> What is required:
In the data below, find each line containing the string "border" and return it.

> Records provided:
__________________________________________________
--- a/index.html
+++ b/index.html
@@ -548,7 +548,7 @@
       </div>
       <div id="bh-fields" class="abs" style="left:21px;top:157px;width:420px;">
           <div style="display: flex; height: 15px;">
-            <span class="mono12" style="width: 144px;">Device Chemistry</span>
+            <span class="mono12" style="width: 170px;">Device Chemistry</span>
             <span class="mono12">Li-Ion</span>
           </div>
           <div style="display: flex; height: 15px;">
__________________________________________________
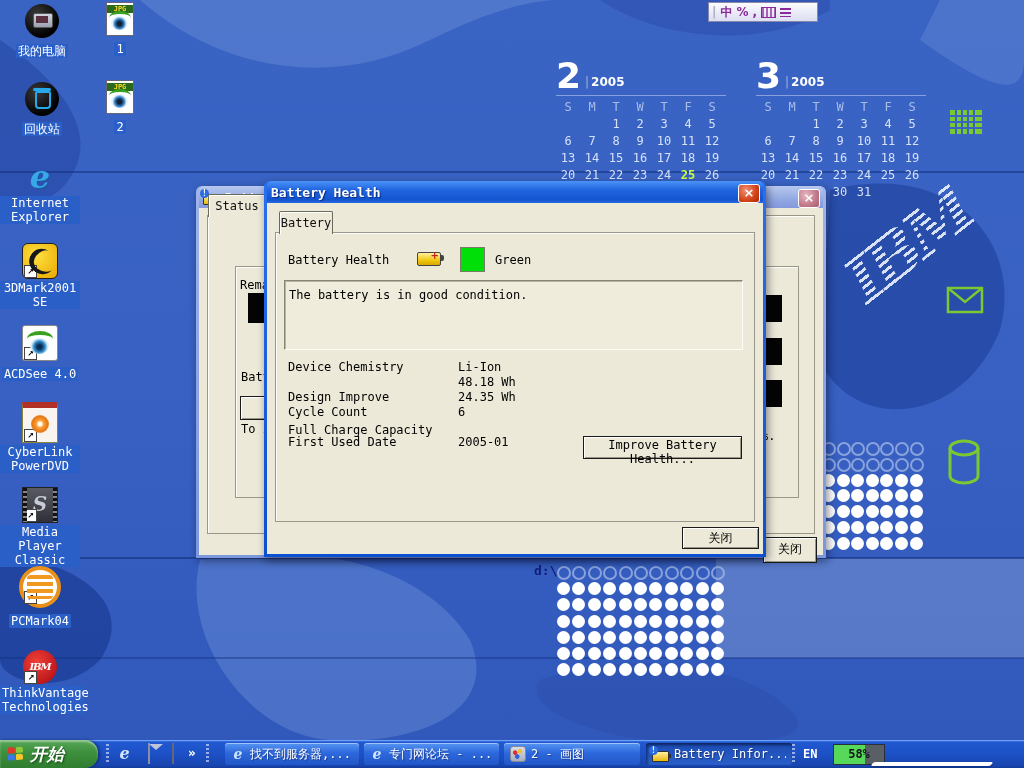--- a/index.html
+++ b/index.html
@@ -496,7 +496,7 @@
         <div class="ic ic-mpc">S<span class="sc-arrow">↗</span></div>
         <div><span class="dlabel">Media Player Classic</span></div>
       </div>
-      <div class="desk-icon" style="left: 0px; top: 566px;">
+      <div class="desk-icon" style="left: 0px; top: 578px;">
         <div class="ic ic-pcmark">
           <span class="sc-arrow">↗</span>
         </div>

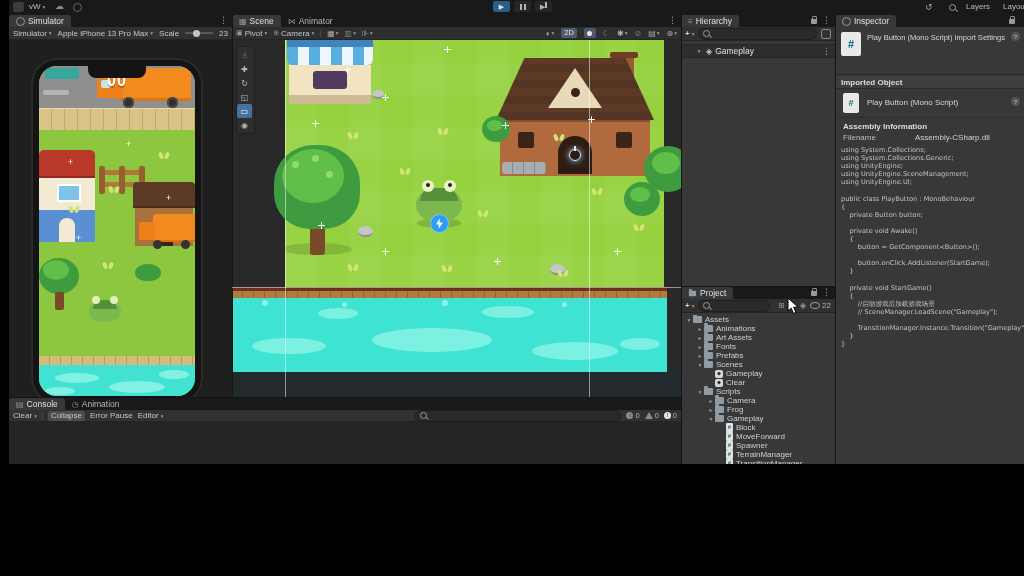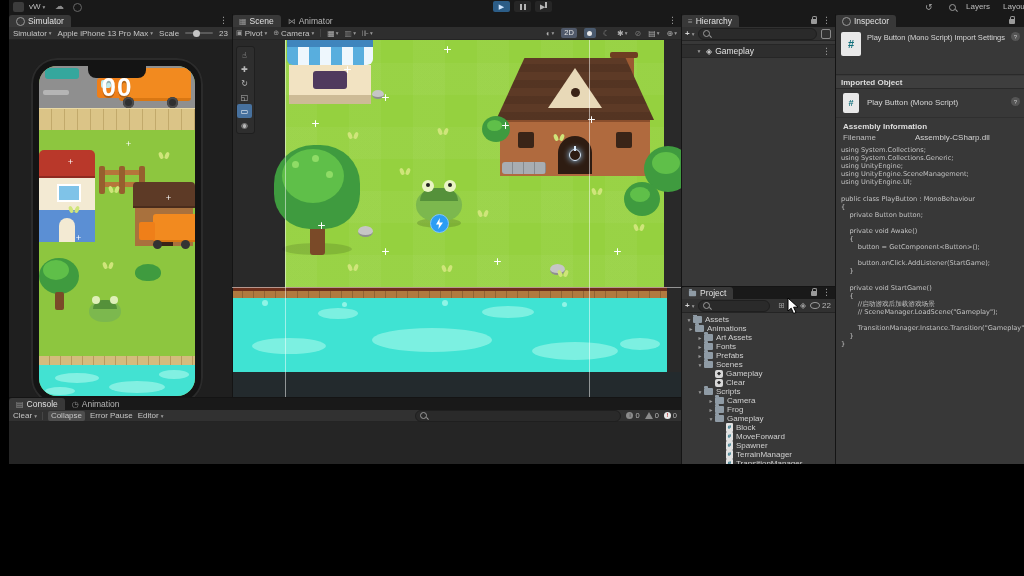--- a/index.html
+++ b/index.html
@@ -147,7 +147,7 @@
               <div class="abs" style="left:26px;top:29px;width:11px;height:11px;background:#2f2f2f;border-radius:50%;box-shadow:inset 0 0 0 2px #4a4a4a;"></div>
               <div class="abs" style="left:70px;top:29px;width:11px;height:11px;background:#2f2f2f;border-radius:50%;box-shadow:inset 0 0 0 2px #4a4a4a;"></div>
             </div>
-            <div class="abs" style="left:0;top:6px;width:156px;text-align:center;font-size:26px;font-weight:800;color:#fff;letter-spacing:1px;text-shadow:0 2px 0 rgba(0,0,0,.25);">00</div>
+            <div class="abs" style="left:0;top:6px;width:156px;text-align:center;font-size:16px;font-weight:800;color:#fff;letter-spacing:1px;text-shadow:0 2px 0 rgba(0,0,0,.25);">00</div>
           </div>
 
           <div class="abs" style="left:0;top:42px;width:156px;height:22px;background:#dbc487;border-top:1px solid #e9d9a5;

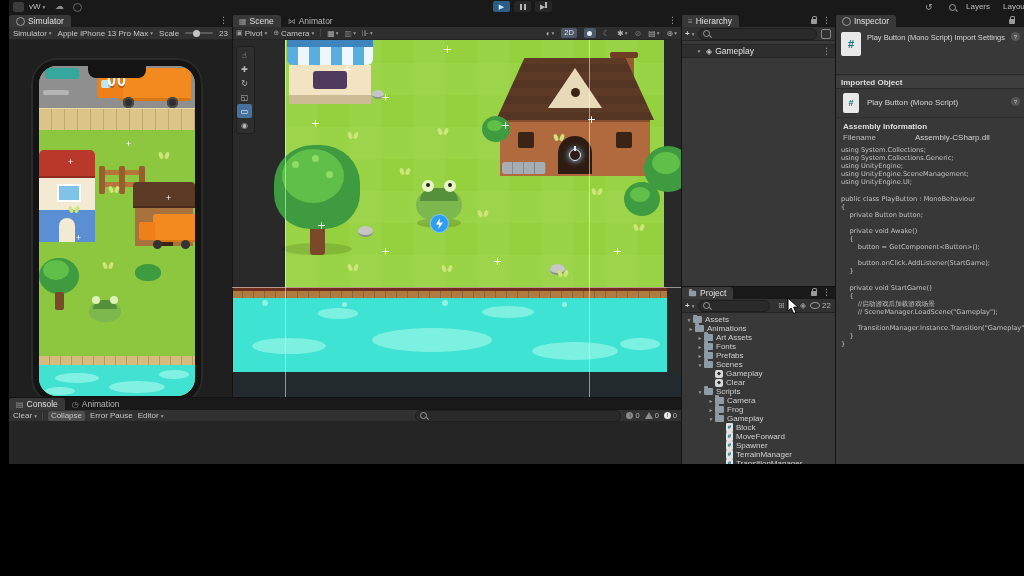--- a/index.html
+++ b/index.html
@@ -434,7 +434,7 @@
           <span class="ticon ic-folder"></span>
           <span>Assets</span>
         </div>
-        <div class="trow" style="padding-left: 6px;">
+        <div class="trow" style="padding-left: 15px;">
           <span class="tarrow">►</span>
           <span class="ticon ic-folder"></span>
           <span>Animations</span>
__________________________________________________
> Task answer:
               <div class="abs" style="left:26px;top:29px;width:11px;height:11px;background:#2f2f2f;border-radius:50%;box-shadow:inset 0 0 0 2px #4a4a4a;"></div>
               <div class="abs" style="left:70px;top:29px;width:11px;height:11px;background:#2f2f2f;border-radius:50%;box-shadow:inset 0 0 0 2px #4a4a4a;"></div>
           <div class="abs" style="left:0;top:42px;width:156px;height:22px;background:#dbc487;border-top:1px solid #e9d9a5;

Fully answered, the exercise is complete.